Contado el mérito
que conduce a un premio Nobel como si se tratara de un breviario de los Oscars,
uno olvida buscar entre los libros que alberga la exigua tienda inserta en el
Museo Nobel el de Kjell Espmark, publicado en Suecia en 2001 y en España siete
años después. Es así, al leerlo de vuelta en Madrid, cuando uno accede
realmente a un museo sobre el tema, que es decir también acerca de quienes
pierden en el área literaria, aunque la lista de olvidados sea, en sí,
Pamukianamente, un Museo de la culpabilidad –Tolstói, Ibsen, Proust, Kafka,
Joyce, James, Borges. Espmark, que presidió el Comite Nobel durante 17 años, tarda poco en descifrar la
desafortunada peripecia que acompañara a su concesión durante no pocos años –“la historia del premio de literatura aparece
como un intento de interpretación de un testamento poco claro”. Empuñado el
microscopio por las muy conservadoras manos del secretario perpetuo de la
Academia literaria Sueca durante treinta años –Carl David af Wiersen-, el
dictamen patrocinado por la fortuna que Alfred Nobel dejara a disposición de la
excelencia podría haber premiado y desdeñado con la misma fidelidad a su última
voluntad como si ésta hubiera sido leída boca abajo.
Asimilada la
palabra “ideal” a “idealista”, dotada así de un “contenido dogmático que Nobel jamás había previsto”, Espmark
resume la posibilidad, citada en una carta de un gran amigo de Nobel, de que
éste fuera anarquista y que al notar en su testamento el reconocimiento del
“ideal” se refiriera a “aquello que
adopta una postura polémica o crítica respecto a la religión, a la monarquía,
al matrimonio, al orden social en general… una interpretación dentro de la
lealtad al trono, al altar y a las condiciones sociales de la época, se
compadece mal con un testador apropiado del idealismo utópico y el espíritu
rebelde de Shelley y que además aborrecía a los curas”. Wiersen, que leyó
mal, y apartó del premio, a quienes tan sencillo es leer bien -Strindberg,
Ibsen, Zola, Tolstói o Spencer-, mal podía leer adecuadamente a Nobel, al cabo
no un escritor sino un químico.
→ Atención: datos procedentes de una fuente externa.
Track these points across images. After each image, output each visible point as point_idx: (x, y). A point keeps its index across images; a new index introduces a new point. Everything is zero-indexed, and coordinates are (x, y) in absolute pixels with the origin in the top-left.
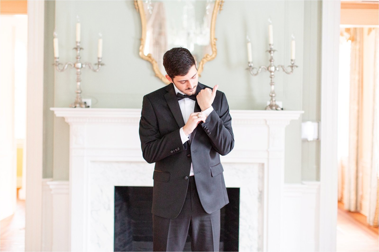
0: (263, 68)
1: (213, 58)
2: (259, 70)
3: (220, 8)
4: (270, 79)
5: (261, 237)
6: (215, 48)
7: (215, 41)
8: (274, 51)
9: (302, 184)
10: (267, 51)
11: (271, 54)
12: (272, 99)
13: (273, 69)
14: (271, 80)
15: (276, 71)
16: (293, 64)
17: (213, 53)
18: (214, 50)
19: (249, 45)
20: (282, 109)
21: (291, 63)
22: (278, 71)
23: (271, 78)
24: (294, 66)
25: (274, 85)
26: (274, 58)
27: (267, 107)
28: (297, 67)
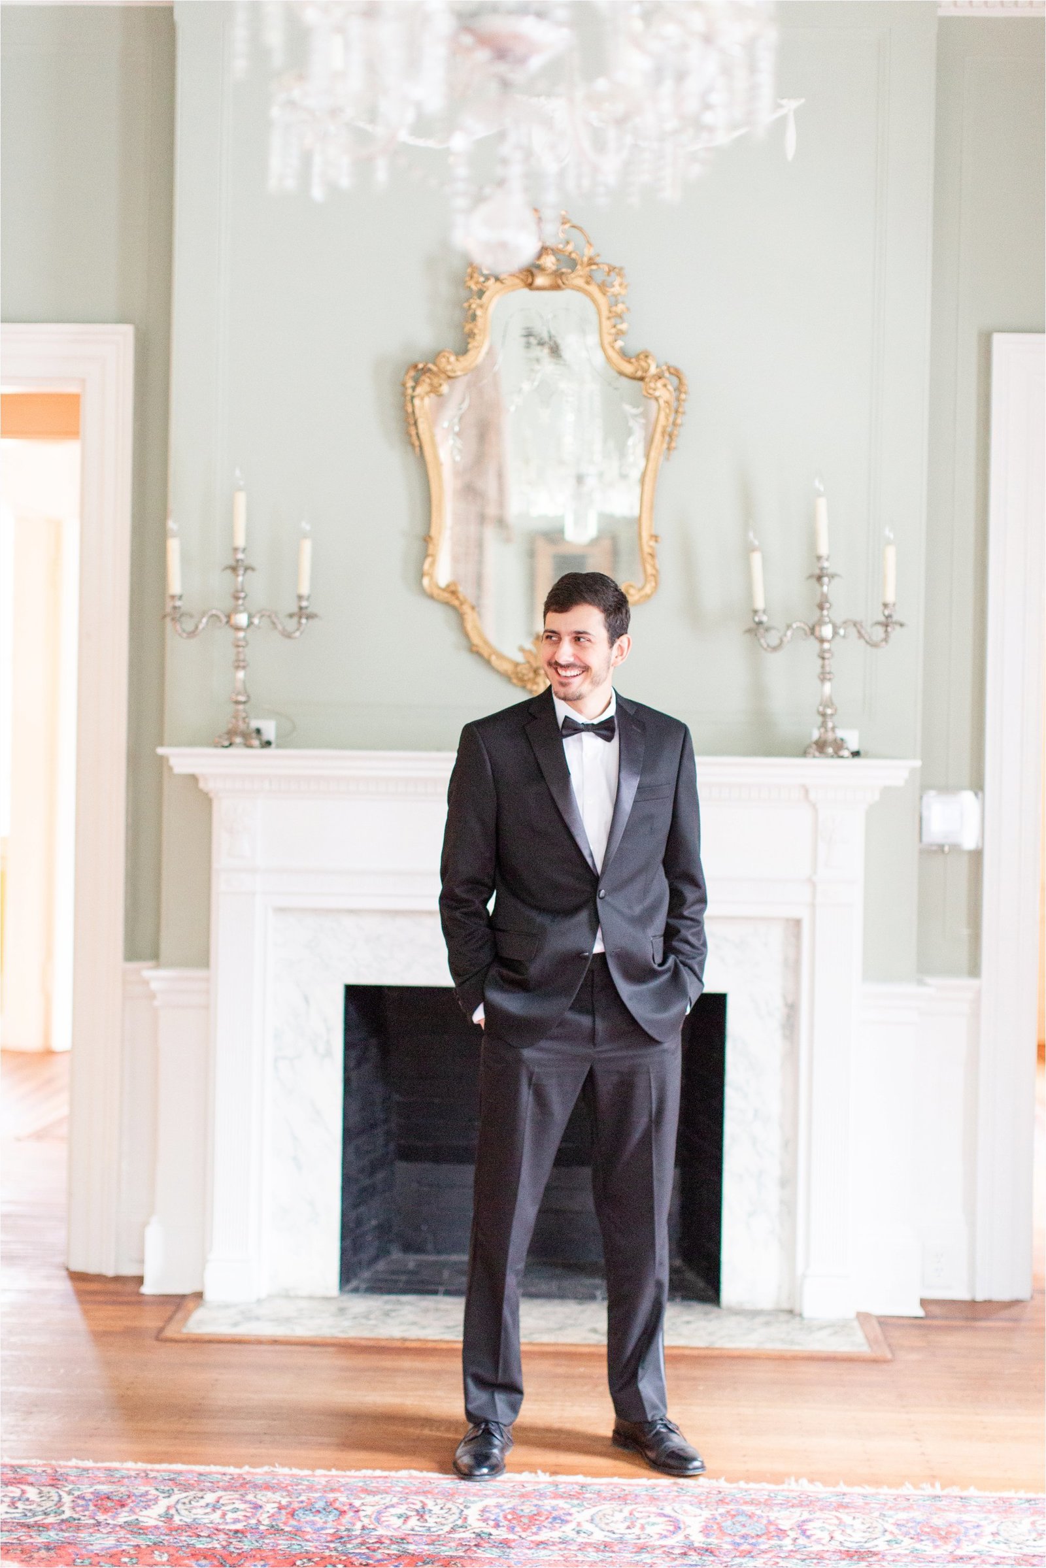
0: (797, 627)
1: (648, 597)
2: (785, 635)
3: (669, 443)
4: (820, 662)
5: (790, 1144)
6: (654, 567)
7: (652, 543)
8: (832, 576)
9: (921, 982)
10: (811, 577)
11: (822, 585)
12: (824, 724)
13: (827, 631)
14: (823, 667)
15: (837, 638)
16: (889, 617)
17: (646, 581)
18: (650, 570)
19: (756, 558)
20: (856, 754)
21: (883, 613)
22: (844, 637)
23: (823, 658)
24: (892, 623)
25: (830, 680)
26: (831, 598)
27: (809, 746)
28: (902, 625)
Cierto que Wiersen y sus correligionarios
escondían poco –entre los académicos de 1897 había un obispo. Solo ocho años
antes había afirmado en una carta su ambición de “conservar la Academia como un baluarte de la moderación y el
conservadurismo frente a la extravagante ruptura a la que hoy asistimos”.
Acaso era
imposible que Wirsen, al igual que tantos hombres que salieron de la era
decimonónica como de un parnaso de clases y reglas clara, definitivamente
establecidas, no viera en la fortuna legada por Nobel el rasgo más obvio del
gran dinero, entonces y hoy: el conservadurismo a que se obliga el poder que
confiere. Incluso si explícitamente aclarado en el testamento, “idealista” solo
podía ser leído en 1896 como una expresión de lo que aspiraba a preservar y no
a subvertir. Ni tan siquiera lo que hoy es claro –que el rostro de Nobel
aparece en las fotografías como el de un revolucionario ruso- podía ser ligado,
sin sonrojo de las clases altas europeas de entonces, al de Carl Marx,
fallecido trece años antes. Espmark cita resoluciones acordadas en las
deliberaciones previas al fallo de cada año, hasta que el Informe para una
Academia se lee como si fuera el que Kafka escribiera en 1917 sobre un simio
que recorre los circos de Europa demostrando los conocimientos adquiridos desde
que fuera extraído de la selva.
Spencer era calificado
en 1902 “el paladín más importante del
agnosticismo en el mundo moderno”; Ibsen, desechado por el negativismo de
sus obras recientes; las simpatías republicanas de Carducci felizmente “no le habían impedido adherirse a la
monarquía italiana”; Tolstói era culpable de “rechazar el derecho de castigo del estado, incluso el propio estado,
predicar un anarquismo teórico, reinterpretar el nuevo testamento de manera
arbitraria en un espíritu medio racionalista y medio místico, y finalmente
negar seriamente el derecho a la defensa propia y legítima tanto a individuos
como a naciones”; y el naturalismo de Zola, culpable de “desalmado y con frecuencia, groseramente cínico”. Todo en un
mismo año. Tres años más tarde, un
protagonista de una novela de Sienkewicz “se
deja engañar al principio y combate a su legítimo rey, pero luego se retracta y
recupera su honor perdido realizando hazañas al servicio del orden social
legal”. En el mismo informe en que se justifica el premio otorgado, se dice
de éste que “está camino de dejar atrás a
Tolstói”. En 1907 se celebraba de Kipling su ideología “teñida de un temor de dios bíblico” y ser un “abanderado de la obediencia a las leyes y de la disciplina”. Incluso
en 1938, superada la época paleozoica de Wirsen, llegó a discutirse a Margaret
Mitchell, autora de Lo que el viento se llevó. Si aquel no saltó de la tumba
entonces, debió morir una segunda vez al escuchar en 1947 que el premio a Gide
celebrara que éste perteneciera “a la
especie de los perturbadores del orden”.